地上の連中が到着するまで車列の監視を続ける。...クソ、マズいな。このまま廃墟エリアに入られたら追尾が難しくなる。最悪、アイツらが着く前にミサイルをぶち込む事も考えないといけない。

 

あるいは...廃墟街の入口の建物を倒壊させる手もあるな。だがそれは最終手段だ。

 

頼むから間に合ってくれよ──上空数千フィートから、見えぬ相手に祈った。




用語解説: 太平洋連邦
Pax Federation.(連邦による平和あれ)」──AC432年5月14日、ポイント・リフュージ防衛部隊指揮官

この小説の主人公、ドライバーらが属する国家。名実ともに世界最大の国家であり、その圧倒的国力と軍事力から世界に冠たる国家であった。国旗は逆さに組み合わされた2つの星を中心に配した紺地に、4つの大きな星と小さな1つ星が描かれている。
多くの場合、連邦と略称されるこの国家は、大厄災後に成立した多くの国家群とは異なり、その起源を大厄災以前から存在した国家や企業に求めることが出来る。

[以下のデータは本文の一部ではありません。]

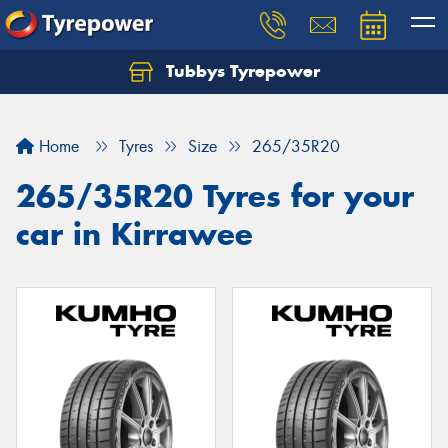
Tubbys Tyrepower
Let us know what you need, and our team will
text you shortly.
Home
Tyres
Size
265/35R20
Your details
265/35R20 Tyres for your
car in Kirrawee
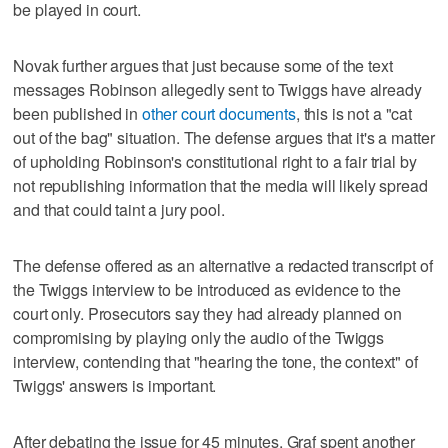
be played in court.
Novak further argues that just because some of the text
messages Robinson allegedly sent to Twiggs have already
been published in
other court documents
, this is not a "cat
out of the bag" situation. The defense argues that it's a matter
of upholding Robinson's constitutional right to a fair trial by
not republishing information that the media will likely spread
and that could taint a jury pool.
The defense offered as an alternative a redacted transcript of
the Twiggs interview to be introduced as evidence to the
court only. Prosecutors say they had already planned on
compromising by playing only the audio of the Twiggs
interview, contending that "hearing the tone, the context" of
Twiggs' answers is important.
After debating the issue for 45 minutes, Graf spent another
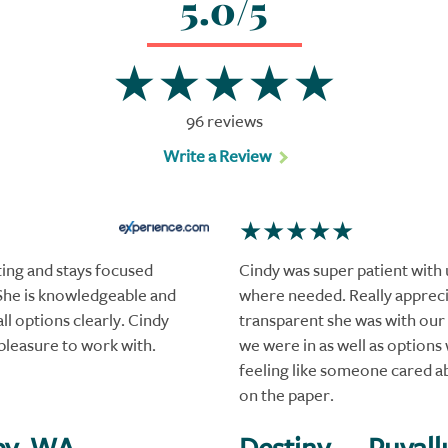
5.0/5
96 reviews
Write a Review
ting and stays focused
Cindy was super patient with u
She is knowledgeable and
where needed. Really apprec
ll options clearly. Cindy
transparent she was with our 
pleasure to work with.
we were in as well as options 
feeling like someone cared a
on the paper.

この100年の間に、世界のパワーバランスを再編する目的で誕生した太平洋連邦は、その名の通り太平洋に存在する地熱エネルギー産出国を構成主体としており、世界一の地熱エネルギーおよびコルディアム産出を誇っていた。これらの構成主体の中でも、成立時から加盟していたような特に重要な国家は一般に「連邦中核国」あるいは「連邦中核領」と呼称され、その代表的な国家はウランバートル王国やビクトリアである。

大厄災後の世界におけるエネルギーを掌握した連邦は、成立当初は各国からエネルギーの独占を批難されていた。もっとも、AC432年時点では同じことを行えば連邦による禁輸措置により国家が破綻する未来が待ち受けることになる。

この国の影響力は、先述したような古の国家および企業の古い血の繋がりと富を元にしているが、かつての時代が遠のきつつある中、連邦は領土拡大という手段をもって影響力の維持に腐心していた。多くの場合は比較的穏便にそのプロセスは行われるが、稀に武力を行使した強制的な併合もある。そのためにカスカディアのエネルギーを使用していたが、それをきっかけにカスカディアは連邦への独立戦争を挑むことになる。
このカスカディア独立戦争は、以前から連邦と冷戦を繰り広げていた超大国──ヨーロッパの統一カーンエウロパ同盟とアフリカ大陸の西アフリカ協定──と連邦との代理戦争の舞台ともなった。

この国は影響下にある国家の脱退を許さない。15年前、オセアニアの脱退騒動に端を発したオセアニア戦争では多くの犠牲者を出した後に再併合に成功したが、カスカディアの独立を許し、プロスペロとプレシディアでの戦争犯罪が明るみになった今、政治的にも軍事的にも勢力の後退の道を辿る連邦は新規加盟した国家群の脱退、および辺境国家からの激しい批難と反乱に晒されており、この100年の歴史の中で最大の危機に瀕している。

ドライバーらはそのような絶望的状況の最中、連邦の切り札としての期待がなされていたが、初任務でその姿を消すことになる。